High Commission in Cyprus celebrates the Queen’s Birthday in 2017

Harry Potter themed celebration to mark 20th anniversary of publication of first Potter book, a testament to British creativity.

This was published under the 2016 to 2019 May Conservative government
High Commissioner Matthew Kidd and H.E. President of the Republic of Cyprus, Nicos Anastasiades

The British High Commission hosted its annual national day celebration – the Queen’s Birthday Party – on 20 June – an occasion to celebrate the breadth of UK-Cyprus bilateral relations.

This year’s celebration saw the event take on a Harry Potter theme, celebrating one aspect of UK creativity which has reached worldwide renowned, given that June 2017 marks 20 years since the publication of the first Harry Potter book.

High Commissioner Matthew Kidd and President of the Republic of Cyprus, Nicos Anastasiades

Below is a summary of High Commissioner Matthew Kidd’s opening remarks at the event, in the presence of H.E. President of the Republic of Cyprus, Nicos Anastasiades and building on the Harry Potter theme.

“I guess that I don’t need to explain the references. The car out front is not there for trade promotion, even though I saw that Phileleftheros the other week reproduced an advertisement for a Ford Anglia from the 1960s - when it cost C£620. Our servers are not all from the same school, nor have they all visited the same optician. Harry’s Bar is not a copy of Venice.

But you will have seen through all that. It’s twenty years since the first Harry Potter book was published. The first eventually of seven volumes: a huge success, films, translations, merchandise. A generation of children, including my own, stimulated and enthused to read books.

So what? You thought you were coming to a Queen’s Birthday Party, not a book promotion. So what’s the link?

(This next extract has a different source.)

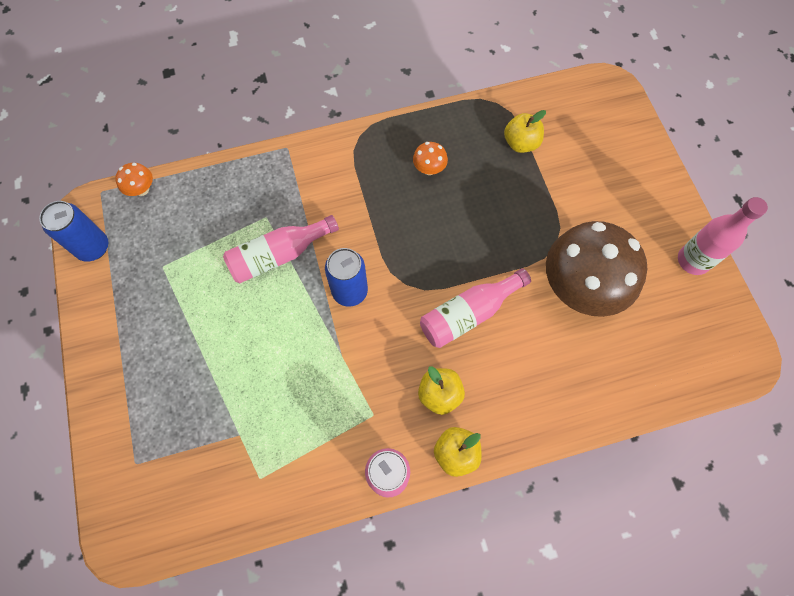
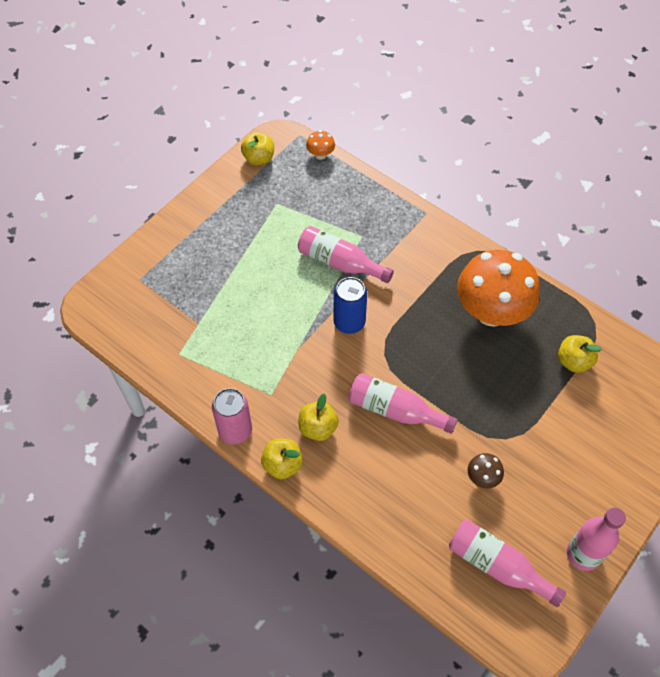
camera: 55 degrees right, 10 degrees down
(93, 247) = (259, 158): blue can -> yellow apple
(429, 169) = (491, 312): orange mushroom -> orange mushroom, size x2.47
(580, 287) = (482, 477): brown mushroom -> brown mushroom, size x0.40
(666, 333) = (497, 566): none -> pink bottle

There are three (there always are). The first is determination. As she wrote that first book, JK Rowling was an unemployed single mother, short of money. She spent her days scribbling in the public library, no space at home. She struggled to find a publisher. But she kept at it, managed the difficulties, didn’t give up - and success came.

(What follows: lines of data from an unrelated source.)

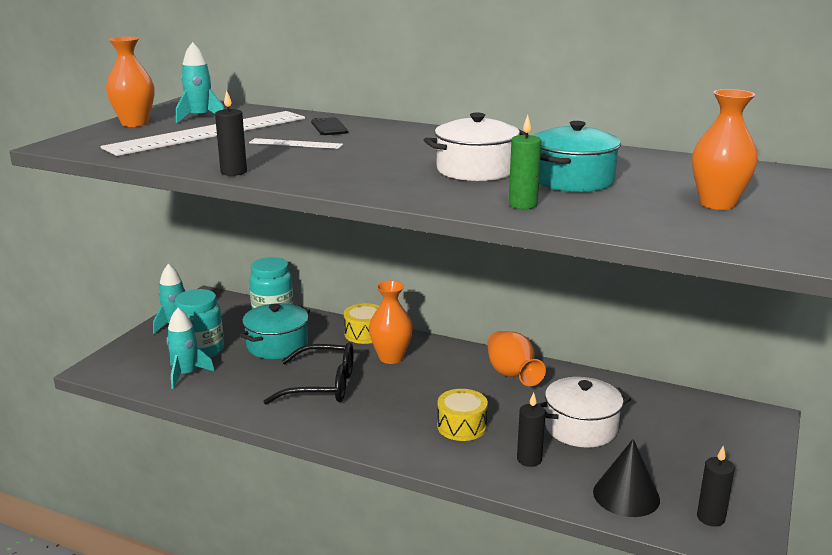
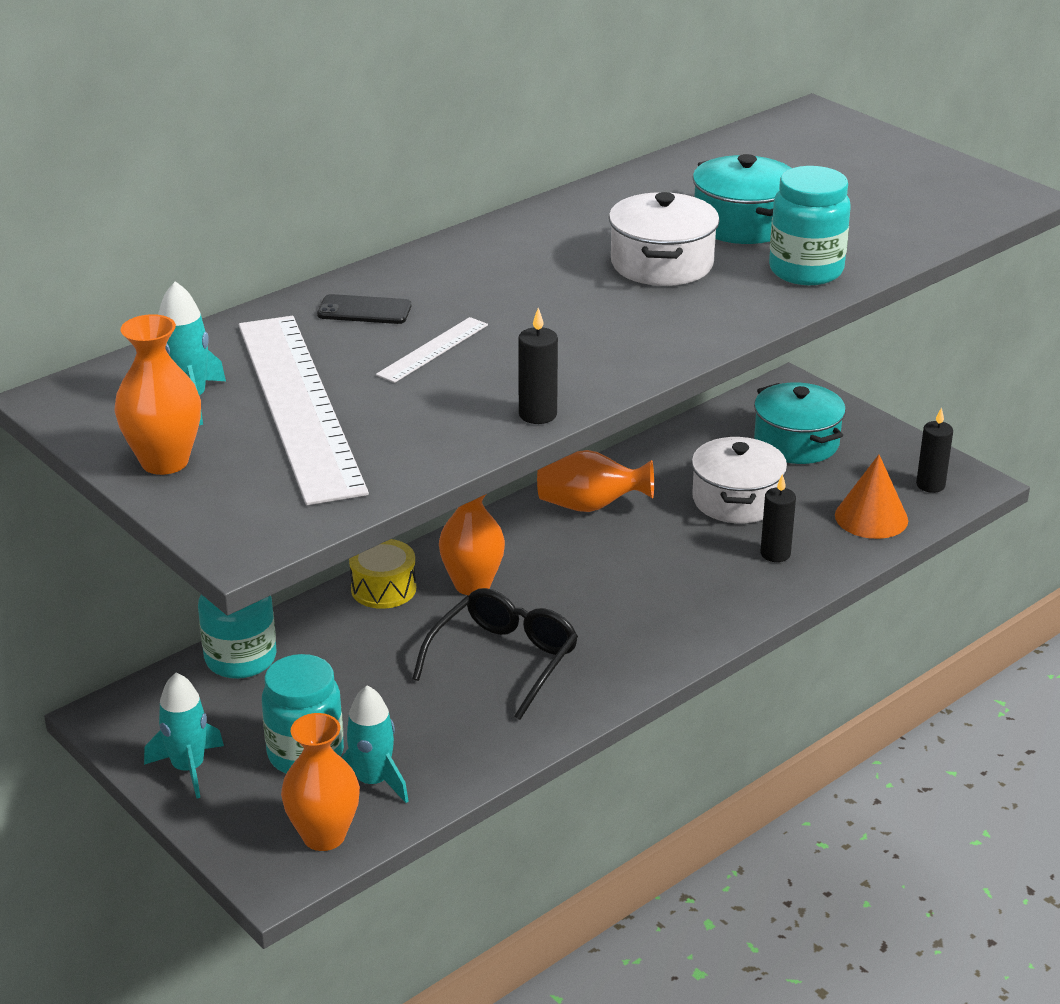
camera: 65 degrees left, 10 degrees up
(277, 345) = (351, 676): turquoise pot -> turquoise pot (796, 442)
(461, 426) = (680, 578): yellow drum -> none
(523, 204) = (806, 271): green candle -> turquoise jar
(626, 495) = (871, 517): black cone -> orange cone
(717, 204) = (869, 182): orange vase -> orange vase (324, 836)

The second is that the success came through the young: not the older generations, the katestimeno, telling her that it would never sell, who on earth would want to read the adventures of a bunch of apprentice wizards at a boarding school? But the young responded to the imagination, the fantasy, the jokes, even the fake Latin. I take a clear lesson from that: if you have vision or ambition, it is the young who will respond, and help you to deliver it. I hope those here tonight who feel that they fall into the “young” category recognise the responsibility we put on their shoulders; and those who no longer do, recognise the need to educate and help them to deliver, for all of us.

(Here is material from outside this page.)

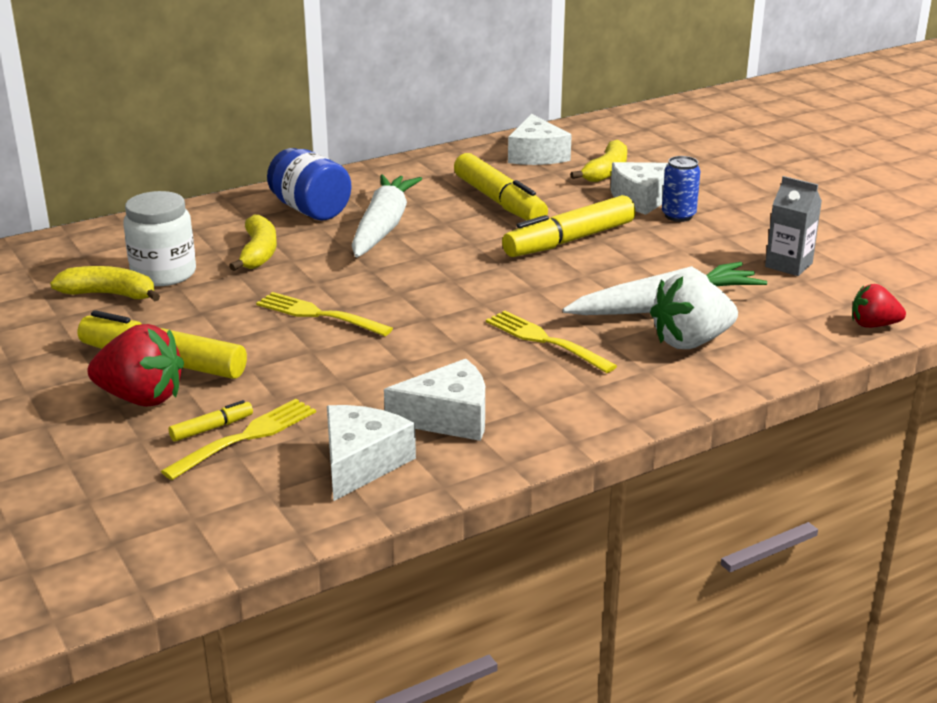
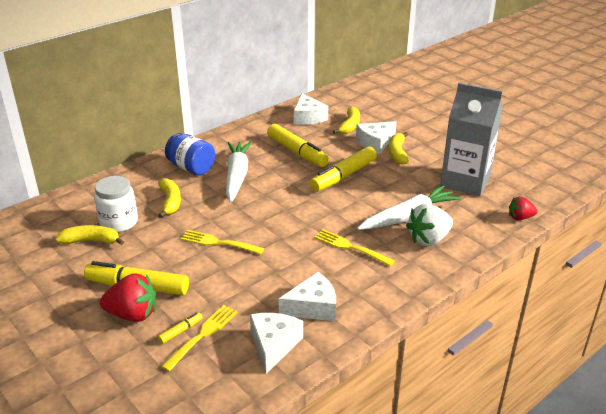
camera: 10 degrees left, 5 degrees up
(678, 216) = (397, 153): blue can -> yellow banana
(788, 265) = (465, 181): grey carton -> grey carton, size x2.08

Third is rebirth. Those of you who know the books will know that there is a key role for a phoenix, the bird that is consumed by flames but then miraculously revives from the ashes, glossier and stronger than before. I’ve often heard Cypriots make parallels to the phoenix story in their own emergence from disasters. I know that Anorthosis supporters do the same.

The UK is in some ways being reborn, following our referendum a year ago. We know it will not be straightforward to build a new place for ourselves in the world, to continue to be secure, prosperous, and influential in helping others to achieve the same. But we have many strengths and assets, including the creativity and determination reflected in the Harry Potter story; and we shall call on all of them. We will still value our old friends, including Cyprus, but learn to collaborate with them in new ways. We will have to show that we recognise their anxieties about how what we are doing may affect their interests too. As far as Cyprus is concerned, Mr President, I promise that we will give that our best shot.

Harry Potter theme

In the specialised vocabulary of Cyprus Settlement, to say that Cyprus too is on the verge of rebirth would be politically controversial. So I shan’t; but you see the link. Cyprus and its citizens, from both communities, stand on the edge of being able to emerge from two generations of division, disaster, handicap. It’s a tremendous opportunity to achieve a brighter, liberated future. But it will take tremendous imagination and vision to design and grasp its full potential.

It’s always easier to say “It’ll never work”. The more who do, the likelier they are to prove themselves right. In the financial sector, there are rules against creating self-fulfilling prophecies like that. Not in politics, unfortunately. But my hope for this evening is that all those here tonight, from whatever field, who dare, who imagine, who create, who look to the future, will leave this party feeling boosted and backed by the rest of us”.